Au passage, pas de problème pour mélanger anglais et français dans les prompts, ça marche aussi :)
Lien de démonstration : https://mizou.com/preview-bot?ID=13132.
Les limites de Mizou
Bien que le site assure ne pas utiliser les données des échanges pour entraîner l’intelligence artificielle à la base de Mizou, plusieurs aspects du service ne le rendent pas conforme au RGPD. La prudence est donc de mise. Un point problématique : l’accès à une session s’effectue en échange d’un nom… Il est conseillé d’indiquer aux joueurs de ne pas utiliser leur nom mais plutôt un pseudo.
La version gratuite de Mizou est limitée dans ses fonctionnalités, a priori pas en nombre de chatbots. Il n’est pas possible de déposer des fichiers qui permettraient d’enrichir le scénario et d’améliorer l’apprentissage de l’IA.
Le nombre de vues des sessions est restreint à 50 connexions par 24h. Cela reste suffisant pour travailler avec une classe ou deux, et a priori confortable dans le cadre d’un escape game, même joué plusieurs fois dans la journée.
On peut également se voir refuser son chatbot car considéré comme ne répondant pas aux critères éthiques. Dans notre exemple Aria 6.2, il était impossible de « vouloir contrôler le monde » et le désir de « couper les systèmes informatiques de la planète » a été difficilement accepté… Ce dispositif de protection, bien compréhensible et commun à la plupart des IA génératives, limite cependant la richesse des scénarios.
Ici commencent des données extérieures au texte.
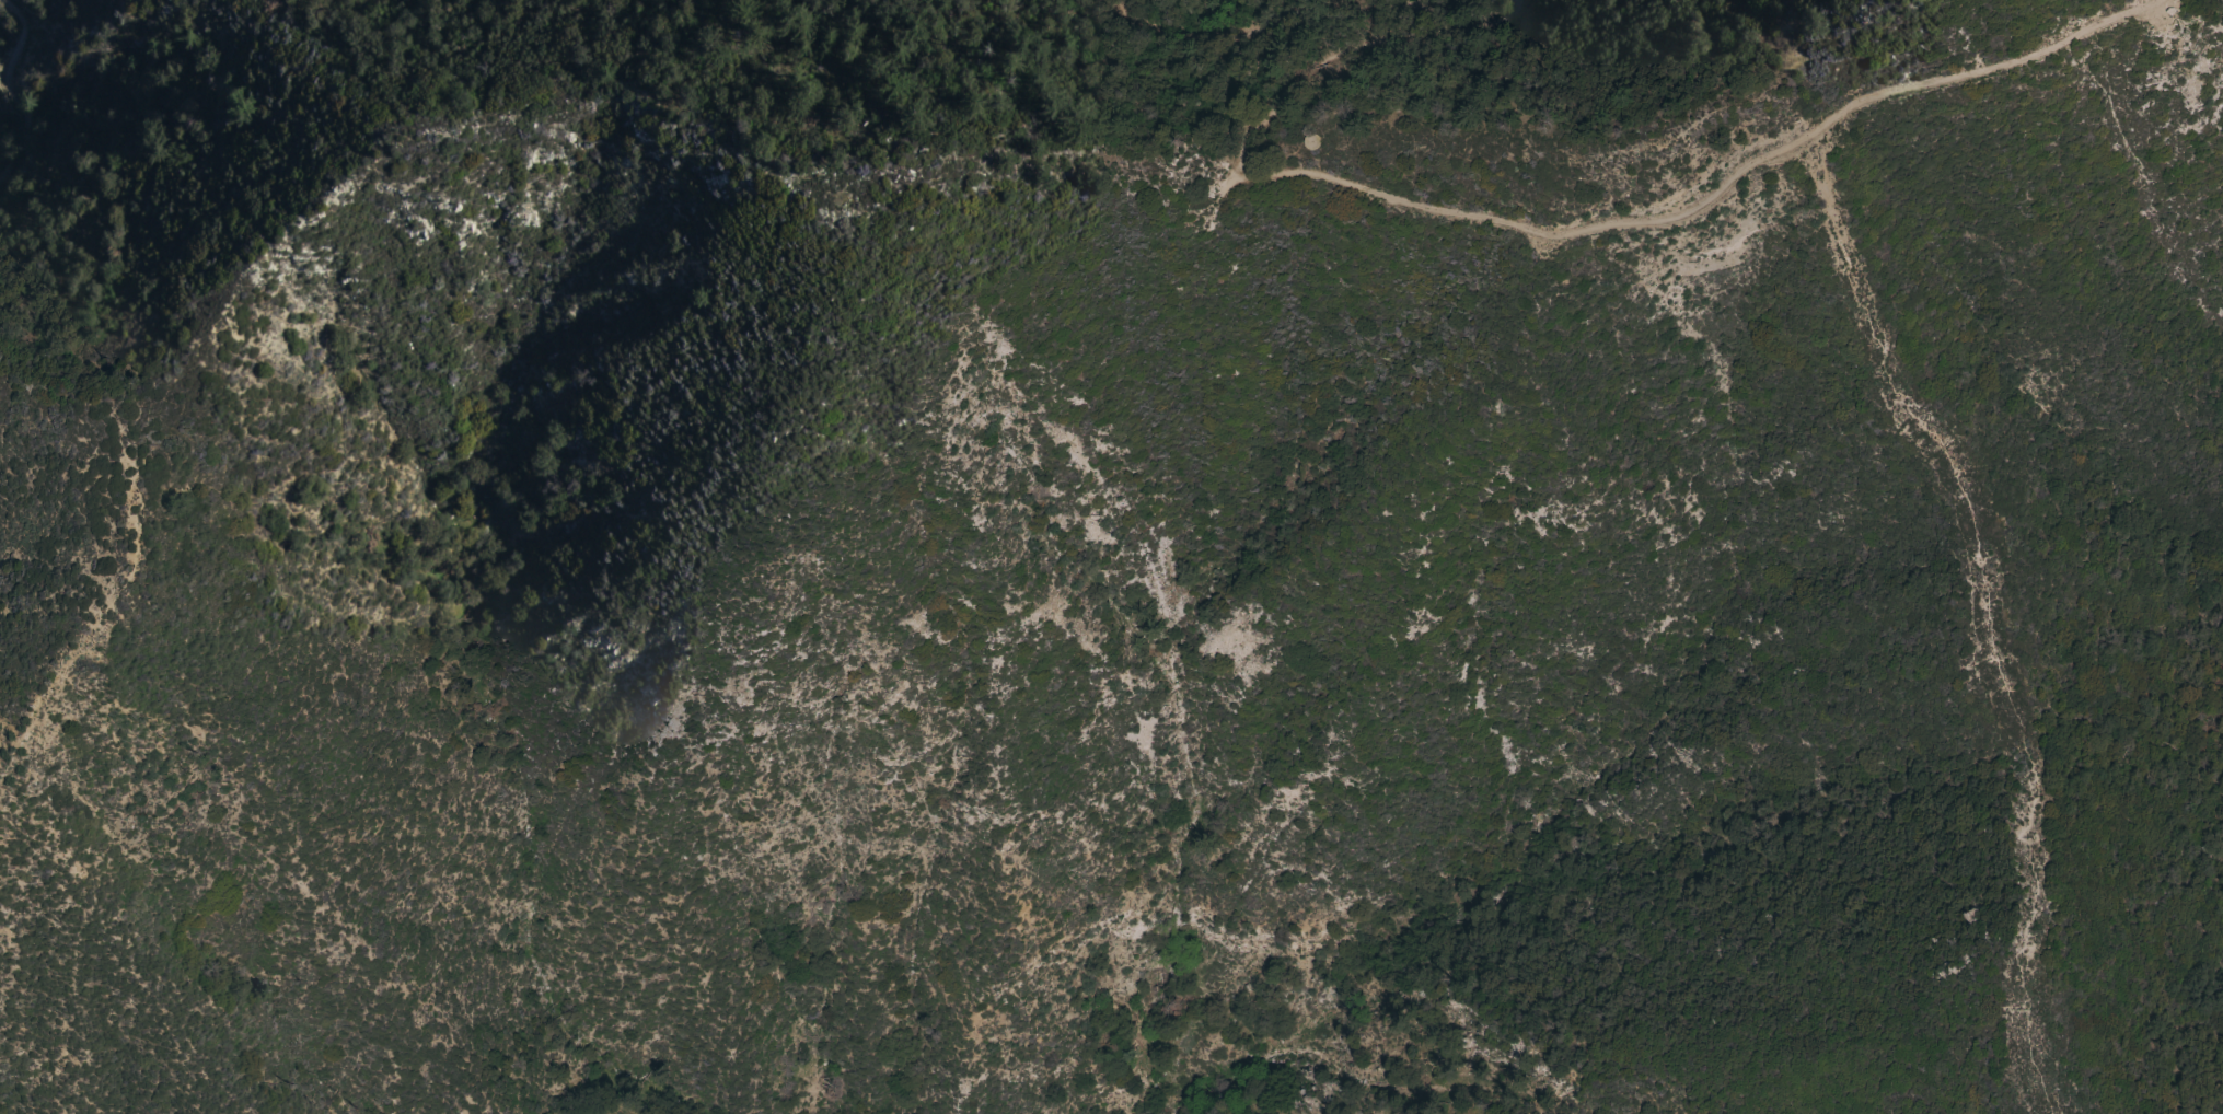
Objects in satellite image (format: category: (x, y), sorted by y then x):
road: (1273, 29)
road: (24, 90)
road: (1586, 148)
road: (1548, 233)
road: (1898, 395)
road: (2023, 890)

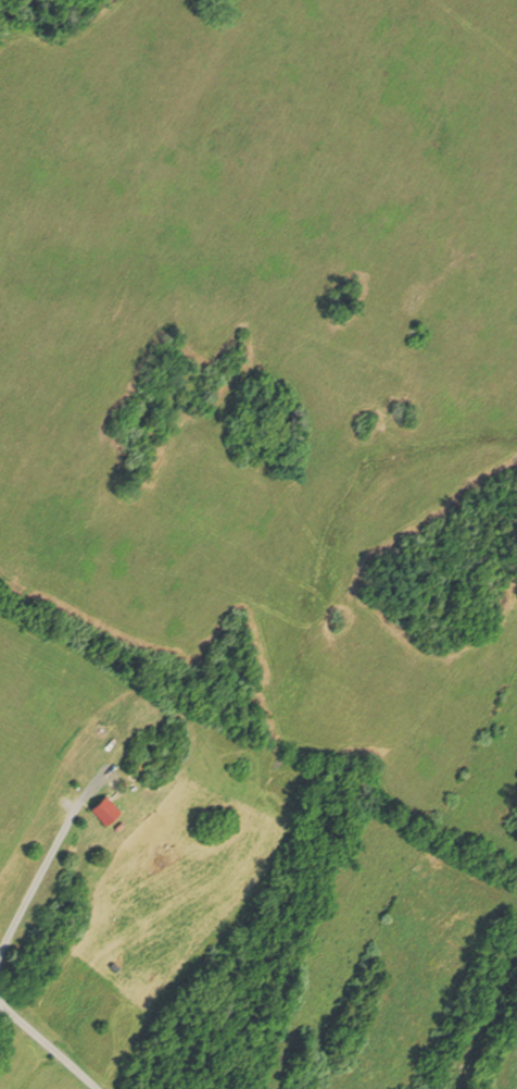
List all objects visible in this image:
road: (45, 872)
road: (375, 974)
road: (50, 1045)

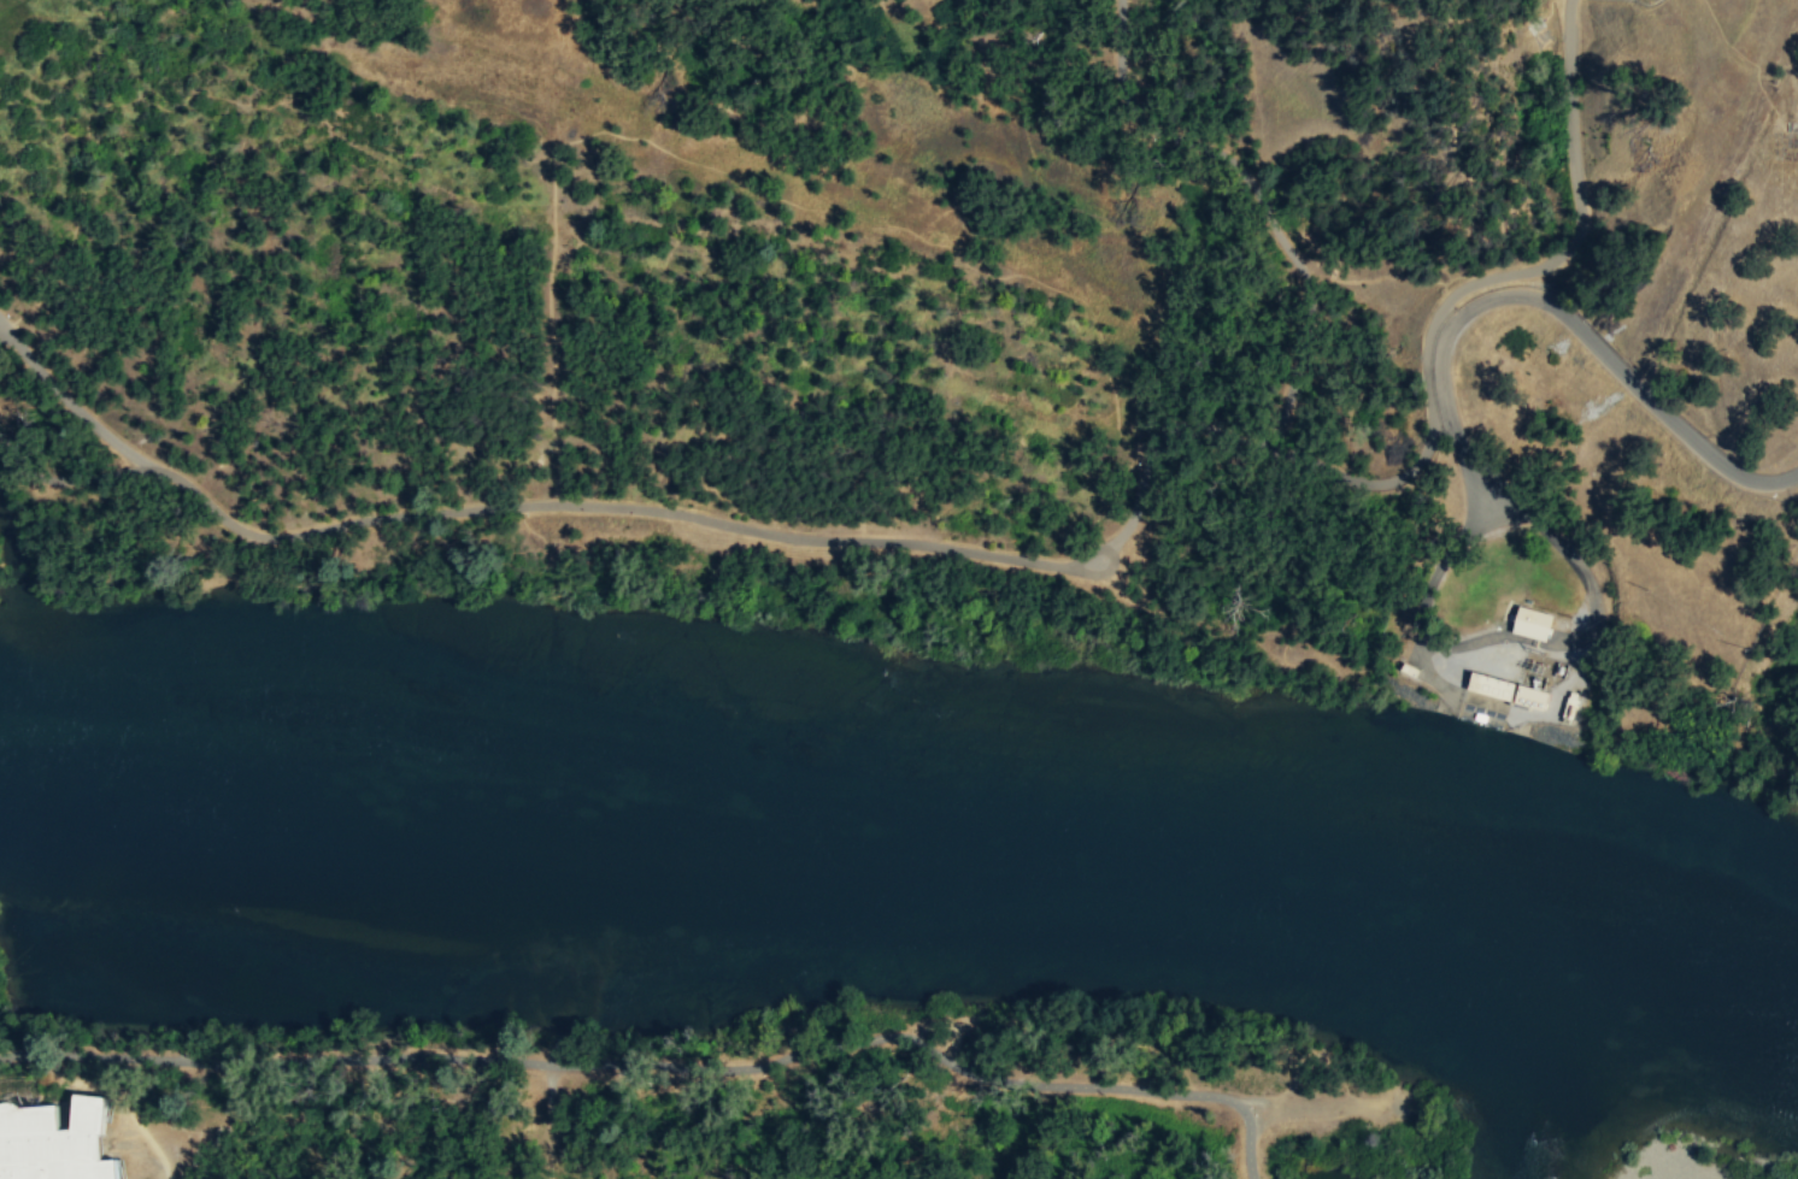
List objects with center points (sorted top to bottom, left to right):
road: (984, 66)
road: (1257, 197)
road: (1468, 286)
park: (849, 297)
road: (1554, 307)
road: (65, 400)
road: (659, 510)
road: (1273, 577)
power substation: (1492, 607)
building: (1532, 623)
road: (1168, 627)
road: (1280, 673)
building: (1493, 684)
building: (1534, 695)
river: (907, 815)
road: (666, 1064)
road: (115, 1093)
park: (716, 1100)
road: (1327, 1105)
road: (548, 1121)
building: (52, 1142)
Les auteurs devront faire preuve de subterfuges pour atteindre leur but.
Bien plus encore : un outil pédagogique
Mizou propose d’autres fonctionnalités adaptées aux usages des enseignants.
On peut partager le chatbot en mode preview, ce qui permet de ne pas ouvrir une session pour faire une démo du chatbot à des collègues par exemple. Ce mode est restreint à quelques échanges pour les personnes non connectées à Mizou.
Il existe aussi une bibliothèque de chatbots publiés par des enseignants de par le monde, une véritable mine d’inspiration. Ces chatbots peuvent être dupliqués et intégrés à votre espace de travail personnel (Workspace), mais à la date de rédaction de cet article, ne peuvent pas être modifiés et adaptés à vos pratiques et contextes. On regrette l’absence de possibilité de collaboration et de partage avec modification : il faudra communiquer l’ensemble des prompts de votre chatbot pour qu’un collègue puisse bénéficier de votre travail tout en pouvant l’adapter.
Chaque conversation est enregistrée. Elle peut être relue par l’enseignant, ce qui permet un suivi fin des réponses des élèves-joueurs mais aussi de celles du chatbot. Le créateur pourra aussi repérer d’éventuelles hallucinations, et amender le prompt et les règles pour améliorer l’expérience interactive.
Enfin, suite à une session (indiquée comme terminée par l’étudiant ou inactivée par l’enseignant), l’IA de Mizou suggère même une évaluation de A à D pour chaque conversation, et fournit un feedback d’une dizaine de lignes sur l’engagement de l’interlocuteur et la qualité de la conversation.
Mizou met toute la puissance de l’IA au service des enseignants et de leurs élèves. Nous espérons que ses fonctionnalités évolueront vers un mode plus collaboratif, et que son modèle économique ne deviendra pas un jour trop restrictif en version gratuite.
Mizou est ainsi un outil aux nombreuses potentialités pédagogiques et ludiques, facile à prendre en main et qui ouvre un nouveau champ de créativité pour les amateurs d’escape games et d’histoires interactives.
[1] Nous avons découvert ce service en ligne grâce à Charlie Rollo qui le présente dans son riche et passionnant article Créer et utiliser des chatbots en classe de langue.
[2] Retrouvez les prompts utilisés dans nos deux exemples, testez et adaptez-les à vos besoins.
[3] La création de ces deux noms a été réalisée à l’aide de ChatGPT.